▶ _Source records_:

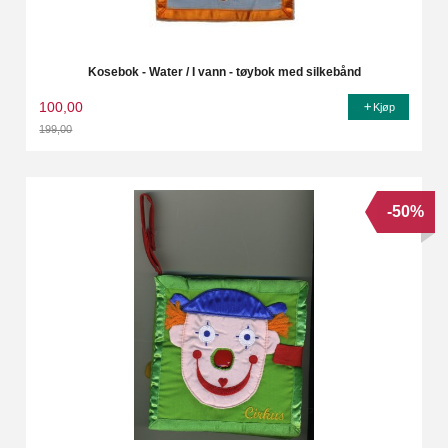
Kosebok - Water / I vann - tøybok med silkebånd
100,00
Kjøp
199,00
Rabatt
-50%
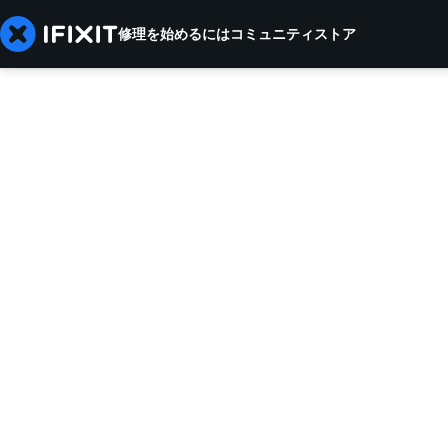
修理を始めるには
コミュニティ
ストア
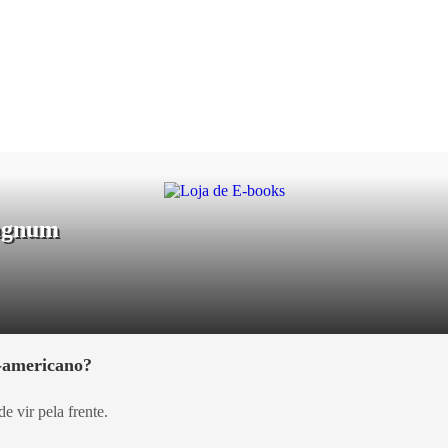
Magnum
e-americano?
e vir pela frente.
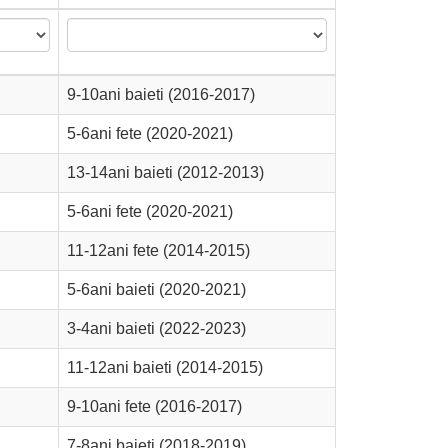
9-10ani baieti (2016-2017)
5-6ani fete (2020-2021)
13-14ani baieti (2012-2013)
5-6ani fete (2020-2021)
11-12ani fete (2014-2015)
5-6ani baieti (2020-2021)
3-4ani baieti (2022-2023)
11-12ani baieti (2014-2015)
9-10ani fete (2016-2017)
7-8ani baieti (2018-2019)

--

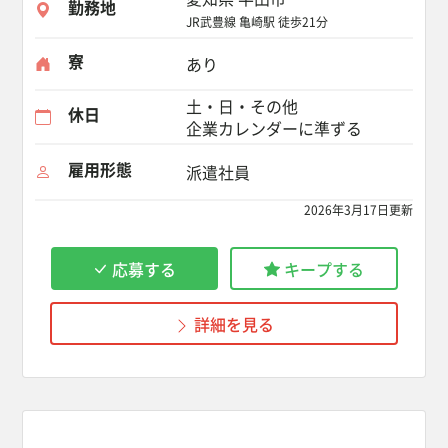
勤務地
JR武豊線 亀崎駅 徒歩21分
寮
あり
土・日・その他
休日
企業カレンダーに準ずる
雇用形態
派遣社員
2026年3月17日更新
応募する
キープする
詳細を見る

* * *

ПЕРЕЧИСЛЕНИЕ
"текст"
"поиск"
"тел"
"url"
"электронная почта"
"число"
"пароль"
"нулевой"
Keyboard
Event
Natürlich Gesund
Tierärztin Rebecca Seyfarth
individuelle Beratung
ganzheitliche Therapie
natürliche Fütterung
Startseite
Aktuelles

▶ _Aim of the exercise_:
Reproduce the lines of the data word for word, starting at the line that contains "9-10ani baieti (2016-2017)" and ending after the line that contains "7-8ani baieti (2018-2019)".

▶ _Output of the task_:
9-10ani baieti (2016-2017)
5-6ani fete (2020-2021)
13-14ani baieti (2012-2013)
5-6ani fete (2020-2021)
11-12ani fete (2014-2015)
5-6ani baieti (2020-2021)
3-4ani baieti (2022-2023)
11-12ani baieti (2014-2015)
9-10ani fete (2016-2017)
7-8ani baieti (2018-2019)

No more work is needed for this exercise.